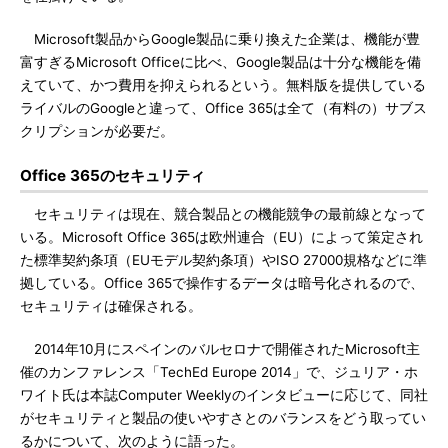
Microsoft製品からGoogle製品に乗り換えた企業は、機能が豊
富すぎるMicrosoft Officeに比べ、Google製品は十分な機能を備
えていて、かつ費用を抑えられるという。無料版を提供している
ライバルのGoogleと違って、Office 365は全て（有料の）サブス
クリプションが必要だ。
Office 365のセキュリティ
セキュリティは現在、競合製品との機能競争の最前線となって
いる。Microsoft Office 365は欧州連合（EU）によって策定され
た標準契約条項（EUモデル契約条項）やISO 27000規格などに準
拠している。Office 365で操作するデータは暗号化されるので、
セキュリティは確保される。
2014年10月にスペインのバルセロナで開催されたMicrosoft主
催のカンファレンス「TechEd Europe 2014」で、ジュリア・ホ
ワイト氏は本誌Computer Weeklyのインタビューに応じて、同社
がセキュリティと製品の使いやすさとのバランスをどう取ってい
るかについて、次のように語った。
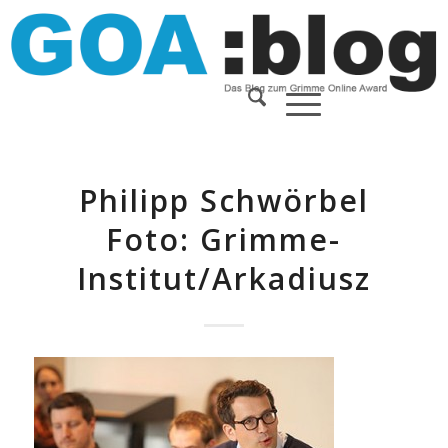
Philipp Schwörbel
Foto: Grimme-
Institut/Arkadiusz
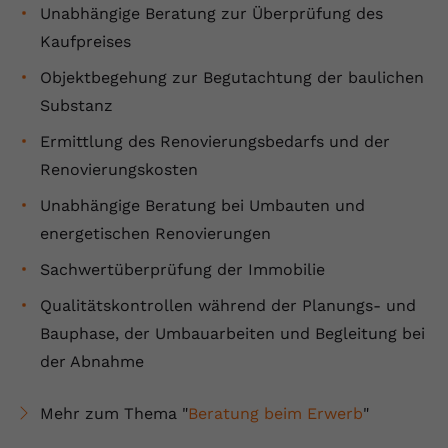
Unabhängige Beratung zur Überprüfung des
Name
yt.innertube::requests
Kaufpreises
Anbieter
youtube.com
Objektbegehung zur Begutachtung der baulichen
Substanz
Laufzeit
Session
Ermittlung des Renovierungsbedarfs und der
Dieser von YouTube gesetzte Cookie
Renovierungskosten
registriert eine eindeutige ID, um
Zweck
Daten darüber zu speichern, welche
Unabhängige Beratung bei Umbauten und
Videos von YouTube der Nutzer
energetischen Renovierungen
gesehen hat.
Sachwertüberprüfung der Immobilie
Qualitätskontrollen während der Planungs- und
Name
yt.innertube::nextId
Bauphase, der Umbauarbeiten und Begleitung bei
Anbieter
Youtube.com
der Abnahme
Laufzeit
Session
Mehr zum Thema "
Beratung beim Erwerb
"
Dieser von YouTube gesetzte Cookie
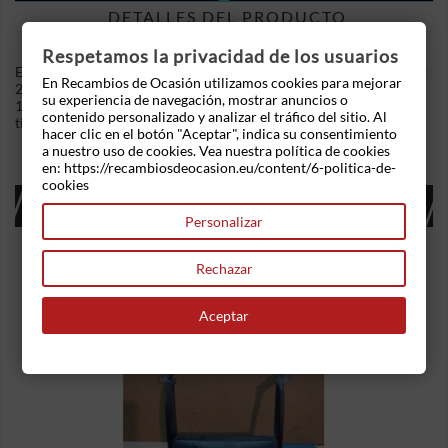
DETALLES DEL PRODUCTO
Respetamos la privacidad de los usuarios
En Recambios de Ocasion disponemos de Faro derecho Peugeot
En Recambios de Ocasión utilizamos cookies para mejorar
205 II (20A/C) (1984-1998) 1.4 (67 cv) .Referencia Interna:
su experiencia de navegación, mostrar anuncios o
12091123064370. Ademas, disponemos de mas recambios, si
contenido personalizado y analizar el tráfico del sitio. Al
tiene cualquier duda consultenos.
hacer clic en el botón "Aceptar", indica su consentimiento
a nuestro uso de cookies. Vea nuestra política de cookies
en: https://recambiosdeocasion.eu/content/6-politica-de-
cookies
16 OTROS PRODUCTOS EN LA MISMA
CATEGORÍA:
Personalizar
Rechazar
Aceptar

WHAT YOU WILL DO -
The copy should hold exactly the lines above from the one with "いる。Microsoft Office 365は欧州連合（EU）によって策定され" through the one with "gesehen hat.", both ends counted, and no pictures at all.

RESPONSE FOR THIS EXERCISE -
いる。Microsoft Office 365は欧州連合（EU）によって策定され
た標準契約条項（EUモデル契約条項）やISO 27000規格などに準
拠している。Office 365で操作するデータは暗号化されるので、
セキュリティは確保される。
2014年10月にスペインのバルセロナで開催されたMicrosoft主
催のカンファレンス「TechEd Europe 2014」で、ジュリア・ホ
ワイト氏は本誌Computer Weeklyのインタビューに応じて、同社
がセキュリティと製品の使いやすさとのバランスをどう取ってい
るかについて、次のように語った。
Philipp Schwörbel
Foto: Grimme-
Institut/Arkadiusz
Unabhängige Beratung zur Überprüfung des
Name
yt.innertube::requests
Kaufpreises
Anbieter
youtube.com
Objektbegehung zur Begutachtung der baulichen
Substanz
Laufzeit
Session
Ermittlung des Renovierungsbedarfs und der
Dieser von YouTube gesetzte Cookie
Renovierungskosten
registriert eine eindeutige ID, um
Zweck
Daten darüber zu speichern, welche
Unabhängige Beratung bei Umbauten und
Videos von YouTube der Nutzer
energetischen Renovierungen
gesehen hat.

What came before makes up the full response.